▸ Work to be completed
Print the lines that run from the line with "X001566Y005646D01*" to the line with "X002388Y004806D01*", keeping both end lines, exactly as they appear in the entries below, and nothing else.

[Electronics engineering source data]
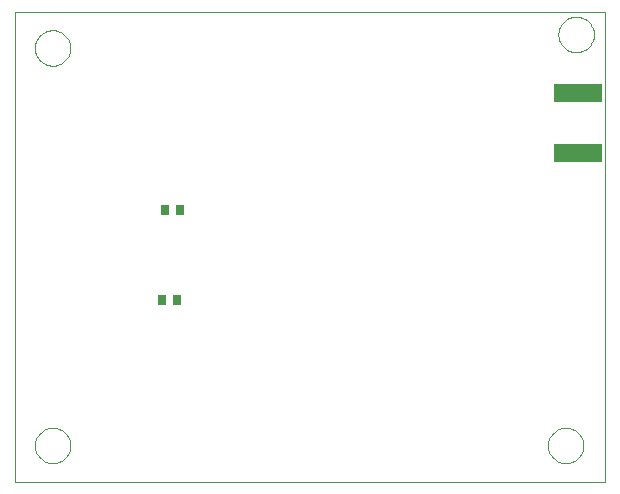
<source format=gbp>
G75*
G70*
%OFA0B0*%
%FSLAX24Y24*%
%IPPOS*%
%LPD*%
%AMOC8*
5,1,8,0,0,1.08239X$1,22.5*
%
%ADD10C,0.0000*%
%ADD11R,0.1600X0.0600*%
%ADD12R,0.0250X0.0370*%
D10*
X000671Y003960D02*
X020356Y003960D01*
X020356Y019645D01*
X000671Y019645D01*
X000671Y003960D01*
X001343Y005184D02*
X001345Y005232D01*
X001351Y005280D01*
X001361Y005327D01*
X001374Y005373D01*
X001392Y005418D01*
X001412Y005462D01*
X001437Y005504D01*
X001465Y005543D01*
X001495Y005580D01*
X001529Y005614D01*
X001566Y005646D01*
X001604Y005675D01*
X001645Y005700D01*
X001688Y005722D01*
X001733Y005740D01*
X001779Y005754D01*
X001826Y005765D01*
X001874Y005772D01*
X001922Y005775D01*
X001970Y005774D01*
X002018Y005769D01*
X002066Y005760D01*
X002112Y005748D01*
X002157Y005731D01*
X002201Y005711D01*
X002243Y005688D01*
X002283Y005661D01*
X002321Y005631D01*
X002356Y005598D01*
X002388Y005562D01*
X002418Y005524D01*
X002444Y005483D01*
X002466Y005440D01*
X002486Y005396D01*
X002501Y005351D01*
X002513Y005304D01*
X002521Y005256D01*
X002525Y005208D01*
X002525Y005160D01*
X002521Y005112D01*
X002513Y005064D01*
X002501Y005017D01*
X002486Y004972D01*
X002466Y004928D01*
X002444Y004885D01*
X002418Y004844D01*
X002388Y004806D01*
X002356Y004770D01*
X002321Y004737D01*
X002283Y004707D01*
X002243Y004680D01*
X002201Y004657D01*
X002157Y004637D01*
X002112Y004620D01*
X002066Y004608D01*
X002018Y004599D01*
X001970Y004594D01*
X001922Y004593D01*
X001874Y004596D01*
X001826Y004603D01*
X001779Y004614D01*
X001733Y004628D01*
X001688Y004646D01*
X001645Y004668D01*
X001604Y004693D01*
X001566Y004722D01*
X001529Y004754D01*
X001495Y004788D01*
X001465Y004825D01*
X001437Y004864D01*
X001412Y004906D01*
X001392Y004950D01*
X001374Y004995D01*
X001361Y005041D01*
X001351Y005088D01*
X001345Y005136D01*
X001343Y005184D01*
X001343Y018434D02*
X001345Y018482D01*
X001351Y018530D01*
X001361Y018577D01*
X001374Y018623D01*
X001392Y018668D01*
X001412Y018712D01*
X001437Y018754D01*
X001465Y018793D01*
X001495Y018830D01*
X001529Y018864D01*
X001566Y018896D01*
X001604Y018925D01*
X001645Y018950D01*
X001688Y018972D01*
X001733Y018990D01*
X001779Y019004D01*
X001826Y019015D01*
X001874Y019022D01*
X001922Y019025D01*
X001970Y019024D01*
X002018Y019019D01*
X002066Y019010D01*
X002112Y018998D01*
X002157Y018981D01*
X002201Y018961D01*
X002243Y018938D01*
X002283Y018911D01*
X002321Y018881D01*
X002356Y018848D01*
X002388Y018812D01*
X002418Y018774D01*
X002444Y018733D01*
X002466Y018690D01*
X002486Y018646D01*
X002501Y018601D01*
X002513Y018554D01*
X002521Y018506D01*
X002525Y018458D01*
X002525Y018410D01*
X002521Y018362D01*
X002513Y018314D01*
X002501Y018267D01*
X002486Y018222D01*
X002466Y018178D01*
X002444Y018135D01*
X002418Y018094D01*
X002388Y018056D01*
X002356Y018020D01*
X002321Y017987D01*
X002283Y017957D01*
X002243Y017930D01*
X002201Y017907D01*
X002157Y017887D01*
X002112Y017870D01*
X002066Y017858D01*
X002018Y017849D01*
X001970Y017844D01*
X001922Y017843D01*
X001874Y017846D01*
X001826Y017853D01*
X001779Y017864D01*
X001733Y017878D01*
X001688Y017896D01*
X001645Y017918D01*
X001604Y017943D01*
X001566Y017972D01*
X001529Y018004D01*
X001495Y018038D01*
X001465Y018075D01*
X001437Y018114D01*
X001412Y018156D01*
X001392Y018200D01*
X001374Y018245D01*
X001361Y018291D01*
X001351Y018338D01*
X001345Y018386D01*
X001343Y018434D01*
X018443Y005184D02*
X018445Y005232D01*
X018451Y005280D01*
X018461Y005327D01*
X018474Y005373D01*
X018492Y005418D01*
X018512Y005462D01*
X018537Y005504D01*
X018565Y005543D01*
X018595Y005580D01*
X018629Y005614D01*
X018666Y005646D01*
X018704Y005675D01*
X018745Y005700D01*
X018788Y005722D01*
X018833Y005740D01*
X018879Y005754D01*
X018926Y005765D01*
X018974Y005772D01*
X019022Y005775D01*
X019070Y005774D01*
X019118Y005769D01*
X019166Y005760D01*
X019212Y005748D01*
X019257Y005731D01*
X019301Y005711D01*
X019343Y005688D01*
X019383Y005661D01*
X019421Y005631D01*
X019456Y005598D01*
X019488Y005562D01*
X019518Y005524D01*
X019544Y005483D01*
X019566Y005440D01*
X019586Y005396D01*
X019601Y005351D01*
X019613Y005304D01*
X019621Y005256D01*
X019625Y005208D01*
X019625Y005160D01*
X019621Y005112D01*
X019613Y005064D01*
X019601Y005017D01*
X019586Y004972D01*
X019566Y004928D01*
X019544Y004885D01*
X019518Y004844D01*
X019488Y004806D01*
X019456Y004770D01*
X019421Y004737D01*
X019383Y004707D01*
X019343Y004680D01*
X019301Y004657D01*
X019257Y004637D01*
X019212Y004620D01*
X019166Y004608D01*
X019118Y004599D01*
X019070Y004594D01*
X019022Y004593D01*
X018974Y004596D01*
X018926Y004603D01*
X018879Y004614D01*
X018833Y004628D01*
X018788Y004646D01*
X018745Y004668D01*
X018704Y004693D01*
X018666Y004722D01*
X018629Y004754D01*
X018595Y004788D01*
X018565Y004825D01*
X018537Y004864D01*
X018512Y004906D01*
X018492Y004950D01*
X018474Y004995D01*
X018461Y005041D01*
X018451Y005088D01*
X018445Y005136D01*
X018443Y005184D01*
X018793Y018884D02*
X018795Y018932D01*
X018801Y018980D01*
X018811Y019027D01*
X018824Y019073D01*
X018842Y019118D01*
X018862Y019162D01*
X018887Y019204D01*
X018915Y019243D01*
X018945Y019280D01*
X018979Y019314D01*
X019016Y019346D01*
X019054Y019375D01*
X019095Y019400D01*
X019138Y019422D01*
X019183Y019440D01*
X019229Y019454D01*
X019276Y019465D01*
X019324Y019472D01*
X019372Y019475D01*
X019420Y019474D01*
X019468Y019469D01*
X019516Y019460D01*
X019562Y019448D01*
X019607Y019431D01*
X019651Y019411D01*
X019693Y019388D01*
X019733Y019361D01*
X019771Y019331D01*
X019806Y019298D01*
X019838Y019262D01*
X019868Y019224D01*
X019894Y019183D01*
X019916Y019140D01*
X019936Y019096D01*
X019951Y019051D01*
X019963Y019004D01*
X019971Y018956D01*
X019975Y018908D01*
X019975Y018860D01*
X019971Y018812D01*
X019963Y018764D01*
X019951Y018717D01*
X019936Y018672D01*
X019916Y018628D01*
X019894Y018585D01*
X019868Y018544D01*
X019838Y018506D01*
X019806Y018470D01*
X019771Y018437D01*
X019733Y018407D01*
X019693Y018380D01*
X019651Y018357D01*
X019607Y018337D01*
X019562Y018320D01*
X019516Y018308D01*
X019468Y018299D01*
X019420Y018294D01*
X019372Y018293D01*
X019324Y018296D01*
X019276Y018303D01*
X019229Y018314D01*
X019183Y018328D01*
X019138Y018346D01*
X019095Y018368D01*
X019054Y018393D01*
X019016Y018422D01*
X018979Y018454D01*
X018945Y018488D01*
X018915Y018525D01*
X018887Y018564D01*
X018862Y018606D01*
X018842Y018650D01*
X018824Y018695D01*
X018811Y018741D01*
X018801Y018788D01*
X018795Y018836D01*
X018793Y018884D01*
D11*
X019434Y016944D03*
X019434Y014944D03*
D12*
X006184Y013034D03*
X005684Y013034D03*
X005584Y010034D03*
X006084Y010034D03*
M02*

</source>
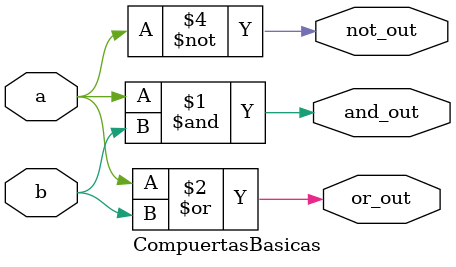
<source format=sv>
module CompuertasBasicas(
    input  logic a, b,
    output logic and_out, or_out, not_out
);
    
    // AND usando primitiva
    and (and_out, a, b);
    
    // OR usando dataflow
    assign or_out = a | b;
    
    // NOT usando behavioral
    always_comb not_out = ~a;

endmodule
</source>
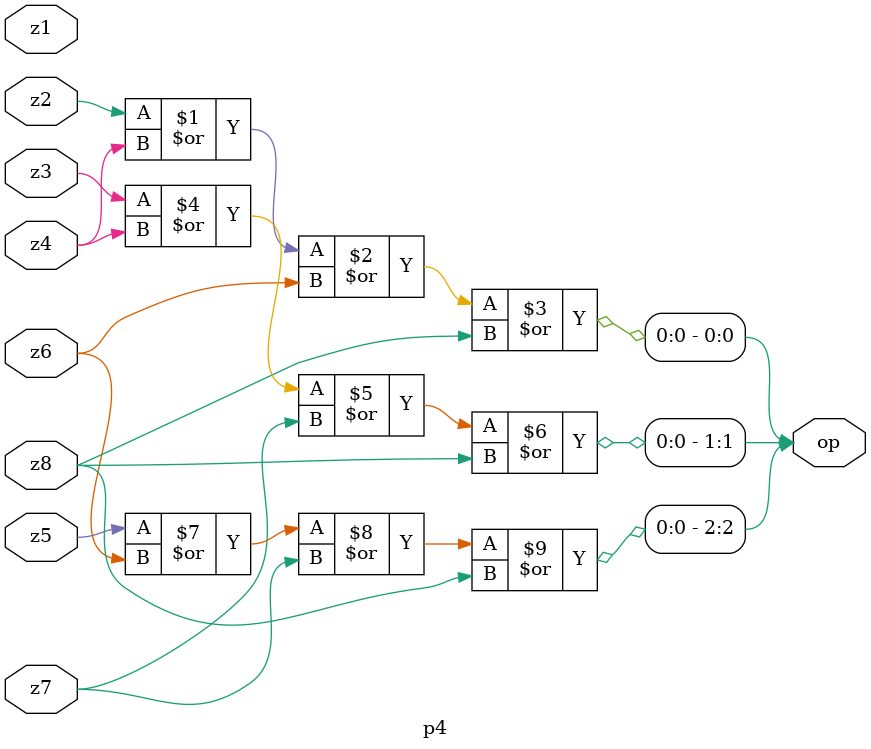
<source format=v>
module p4(op,z1,z2,z3,z4,z5,z6,z7,z8);
    // Mode Declaration
    // Sensor Signal for each zone
    input z1,z2,z3,z4,z5,z6,z7,z8;

    // Output
    output [2:0] op;

    assign op[0] = (z2|z4|z6|z8);
    assign op[1] = (z3|z4|z7|z8);
    assign op[2] = (z5|z6|z7|z8);
endmodule
</source>
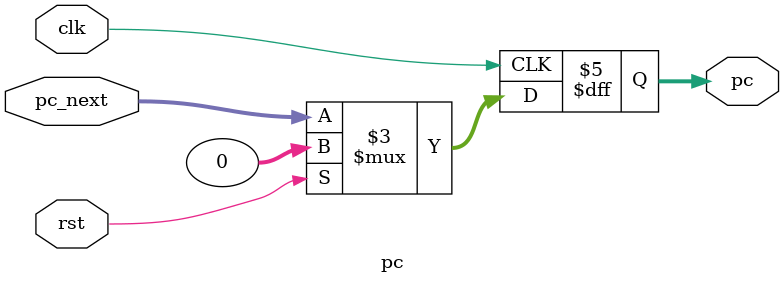
<source format=v>
module pc
#(
    parameter WORD_SIZE = 32
)
(
    input                      clk
,	input                      rst
,   input      [WORD_SIZE-1:0] pc_next
,   output reg [WORD_SIZE-1:0] pc    
);

always @(posedge clk) begin
	if (rst) begin
		pc <= 0;
	end else begin
		pc <= pc_next;
	end
end

endmodule
</source>
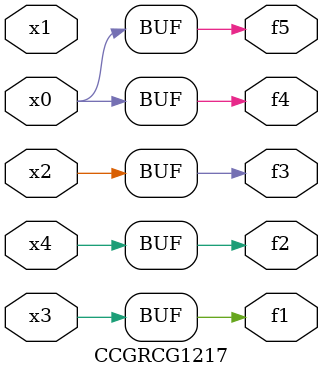
<source format=v>
module CCGRCG1217(
	input x0, x1, x2, x3, x4,
	output f1, f2, f3, f4, f5
);
	assign f1 = x3;
	assign f2 = x4;
	assign f3 = x2;
	assign f4 = x0;
	assign f5 = x0;
endmodule

</source>
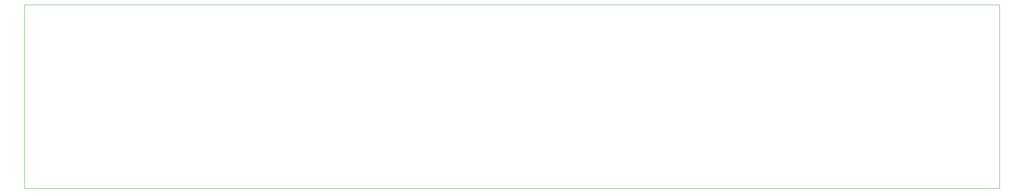
<source format=gm1>
G04 #@! TF.GenerationSoftware,KiCad,Pcbnew,(5.1.4)-1*
G04 #@! TF.CreationDate,2020-01-19T01:30:50+01:00*
G04 #@! TF.ProjectId,Lead-12-5010,4c656164-2d31-4322-9d35-3031302e6b69,rev?*
G04 #@! TF.SameCoordinates,Original*
G04 #@! TF.FileFunction,Profile,NP*
%FSLAX46Y46*%
G04 Gerber Fmt 4.6, Leading zero omitted, Abs format (unit mm)*
G04 Created by KiCad (PCBNEW (5.1.4)-1) date 2020-01-19 01:30:50*
%MOMM*%
%LPD*%
G04 APERTURE LIST*
%ADD10C,0.050000*%
G04 APERTURE END LIST*
D10*
X45000000Y-131400000D02*
X45000000Y-88900000D01*
X270510000Y-131400000D02*
X45000000Y-131400000D01*
X270510000Y-88900000D02*
X270510000Y-131400000D01*
X45000000Y-88900000D02*
X270510000Y-88900000D01*
M02*

</source>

▸ Written answer
X001566Y005646D01*
X001604Y005675D01*
X001645Y005700D01*
X001688Y005722D01*
X001733Y005740D01*
X001779Y005754D01*
X001826Y005765D01*
X001874Y005772D01*
X001922Y005775D01*
X001970Y005774D01*
X002018Y005769D01*
X002066Y005760D01*
X002112Y005748D01*
X002157Y005731D01*
X002201Y005711D01*
X002243Y005688D01*
X002283Y005661D01*
X002321Y005631D01*
X002356Y005598D01*
X002388Y005562D01*
X002418Y005524D01*
X002444Y005483D01*
X002466Y005440D01*
X002486Y005396D01*
X002501Y005351D01*
X002513Y005304D01*
X002521Y005256D01*
X002525Y005208D01*
X002525Y005160D01*
X002521Y005112D01*
X002513Y005064D01*
X002501Y005017D01*
X002486Y004972D01*
X002466Y004928D01*
X002444Y004885D01*
X002418Y004844D01*
X002388Y004806D01*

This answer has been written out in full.